--- Source material ---

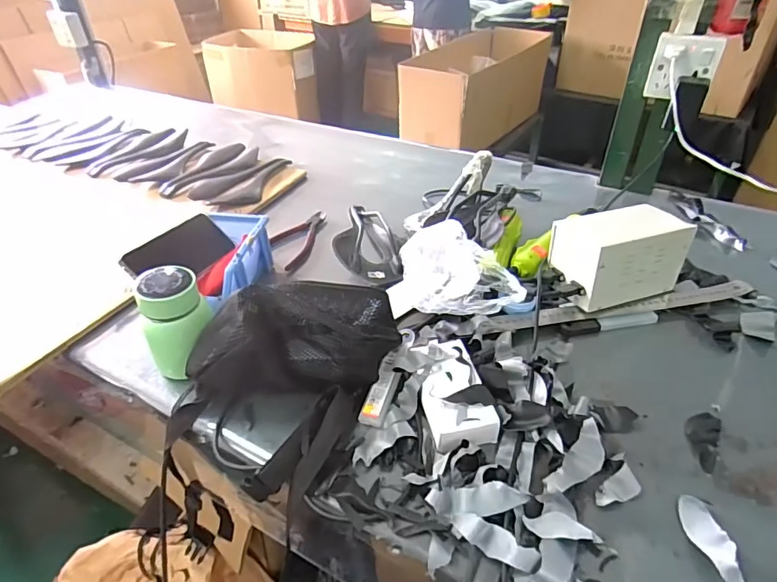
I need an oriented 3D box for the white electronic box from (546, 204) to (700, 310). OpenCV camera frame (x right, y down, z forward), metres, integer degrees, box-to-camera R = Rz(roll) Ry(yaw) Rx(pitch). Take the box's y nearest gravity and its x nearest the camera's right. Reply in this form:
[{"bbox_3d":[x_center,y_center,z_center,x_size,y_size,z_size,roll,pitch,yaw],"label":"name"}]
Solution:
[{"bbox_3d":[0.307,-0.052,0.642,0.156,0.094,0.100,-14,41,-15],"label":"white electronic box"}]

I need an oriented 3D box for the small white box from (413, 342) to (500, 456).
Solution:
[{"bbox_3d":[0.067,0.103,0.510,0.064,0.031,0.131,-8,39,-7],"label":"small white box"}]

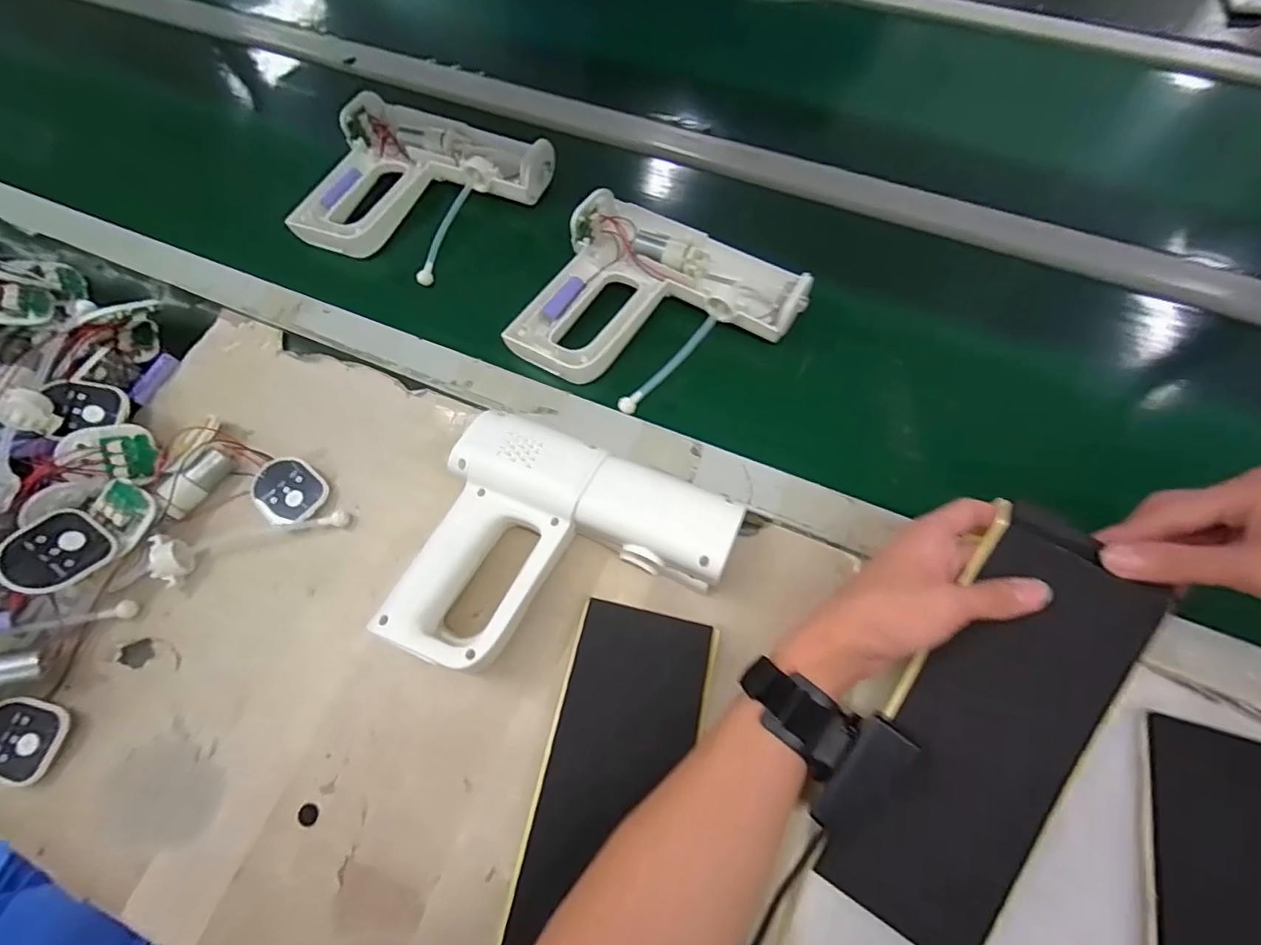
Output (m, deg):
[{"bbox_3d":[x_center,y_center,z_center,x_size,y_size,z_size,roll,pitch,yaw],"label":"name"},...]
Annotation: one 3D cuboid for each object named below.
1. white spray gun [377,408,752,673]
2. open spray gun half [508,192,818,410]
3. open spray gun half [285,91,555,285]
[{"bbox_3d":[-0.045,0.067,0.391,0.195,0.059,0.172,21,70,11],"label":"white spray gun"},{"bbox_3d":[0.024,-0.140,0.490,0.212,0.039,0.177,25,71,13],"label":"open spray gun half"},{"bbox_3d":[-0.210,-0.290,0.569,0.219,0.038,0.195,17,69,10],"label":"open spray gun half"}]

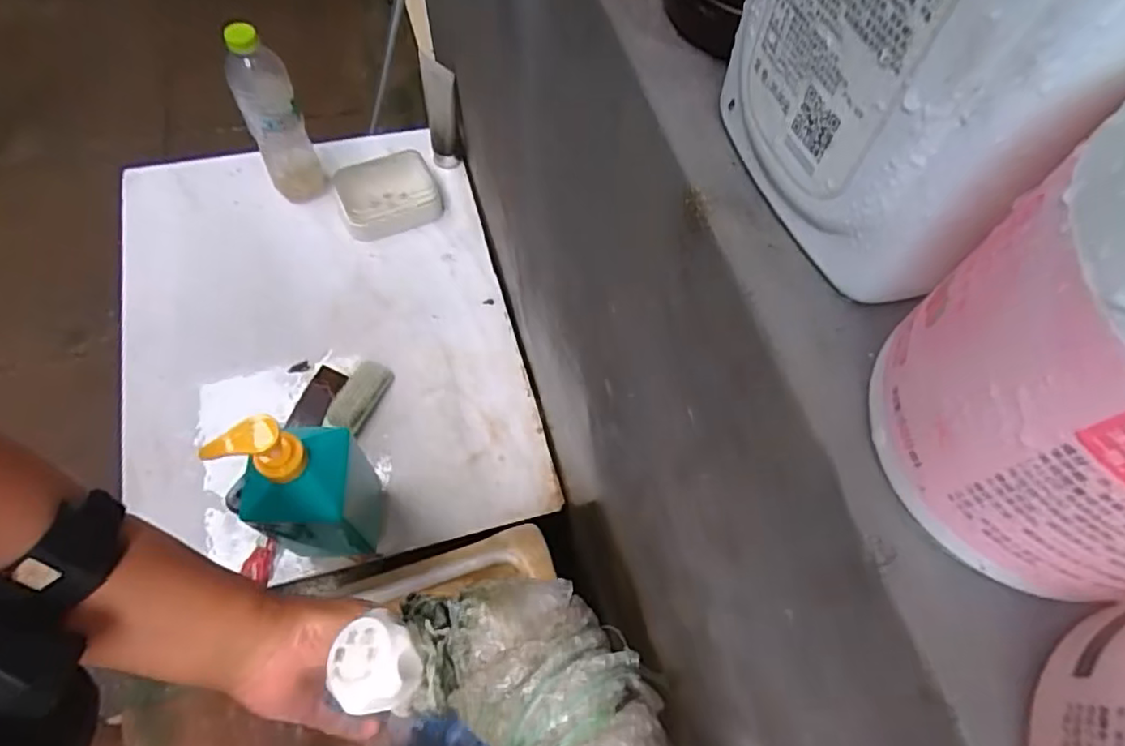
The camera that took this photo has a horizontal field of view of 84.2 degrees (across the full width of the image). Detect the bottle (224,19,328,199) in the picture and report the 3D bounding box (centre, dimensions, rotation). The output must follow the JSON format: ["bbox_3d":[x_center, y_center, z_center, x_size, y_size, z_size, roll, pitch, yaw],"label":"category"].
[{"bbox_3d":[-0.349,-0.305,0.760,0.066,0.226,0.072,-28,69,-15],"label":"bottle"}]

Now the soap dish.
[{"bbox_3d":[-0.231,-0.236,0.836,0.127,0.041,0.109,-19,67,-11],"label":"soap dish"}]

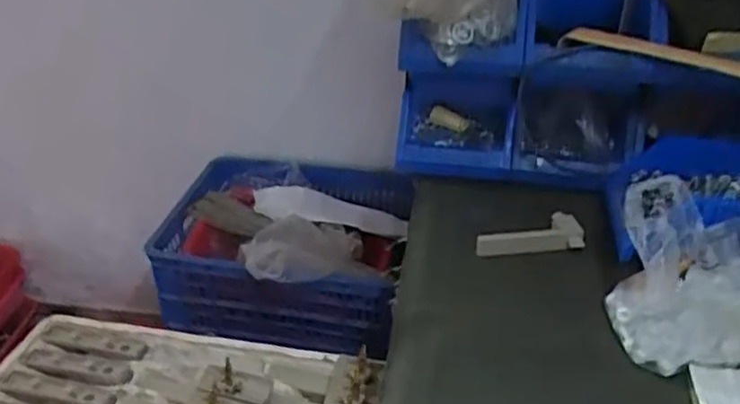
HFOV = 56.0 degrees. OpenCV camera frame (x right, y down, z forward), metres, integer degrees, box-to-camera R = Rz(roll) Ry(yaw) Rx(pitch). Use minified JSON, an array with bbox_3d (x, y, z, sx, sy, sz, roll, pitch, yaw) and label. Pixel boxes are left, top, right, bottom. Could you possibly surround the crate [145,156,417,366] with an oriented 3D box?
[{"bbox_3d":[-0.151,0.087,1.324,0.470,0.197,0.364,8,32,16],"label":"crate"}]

---

# [Problem requirements]
Output the listing exactly, pictures excluded.

# [Written answer]
I need an oriented 3D box for the white electronic box from (546, 204) to (700, 310). OpenCV camera frame (x right, y down, z forward), metres, integer degrees, box-to-camera R = Rz(roll) Ry(yaw) Rx(pitch). Take the box's y nearest gravity and its x nearest the camera's right. Reply in this form:
[{"bbox_3d":[x_center,y_center,z_center,x_size,y_size,z_size,roll,pitch,yaw],"label":"name"}]
Solution:
[{"bbox_3d":[0.307,-0.052,0.642,0.156,0.094,0.100,-14,41,-15],"label":"white electronic box"}]

I need an oriented 3D box for the small white box from (413, 342) to (500, 456).
Solution:
[{"bbox_3d":[0.067,0.103,0.510,0.064,0.031,0.131,-8,39,-7],"label":"small white box"}]

Output (m, deg):
[{"bbox_3d":[x_center,y_center,z_center,x_size,y_size,z_size,roll,pitch,yaw],"label":"name"},...]
Annotation: one 3D cuboid for each object named below.
1. white spray gun [377,408,752,673]
2. open spray gun half [508,192,818,410]
3. open spray gun half [285,91,555,285]
[{"bbox_3d":[-0.045,0.067,0.391,0.195,0.059,0.172,21,70,11],"label":"white spray gun"},{"bbox_3d":[0.024,-0.140,0.490,0.212,0.039,0.177,25,71,13],"label":"open spray gun half"},{"bbox_3d":[-0.210,-0.290,0.569,0.219,0.038,0.195,17,69,10],"label":"open spray gun half"}]

The camera that took this photo has a horizontal field of view of 84.2 degrees (across the full width of the image). Detect the bottle (224,19,328,199) in the picture and report the 3D bounding box (centre, dimensions, rotation). The output must follow the JSON format: ["bbox_3d":[x_center, y_center, z_center, x_size, y_size, z_size, roll, pitch, yaw],"label":"category"].
[{"bbox_3d":[-0.349,-0.305,0.760,0.066,0.226,0.072,-28,69,-15],"label":"bottle"}]

Now the soap dish.
[{"bbox_3d":[-0.231,-0.236,0.836,0.127,0.041,0.109,-19,67,-11],"label":"soap dish"}]

HFOV = 56.0 degrees. OpenCV camera frame (x right, y down, z forward), metres, integer degrees, box-to-camera R = Rz(roll) Ry(yaw) Rx(pitch). Use minified JSON, an array with bbox_3d (x, y, z, sx, sy, sz, roll, pitch, yaw) and label. Pixel boxes are left, top, right, bottom. Could you possibly surround the crate [145,156,417,366] with an oriented 3D box?
[{"bbox_3d":[-0.151,0.087,1.324,0.470,0.197,0.364,8,32,16],"label":"crate"}]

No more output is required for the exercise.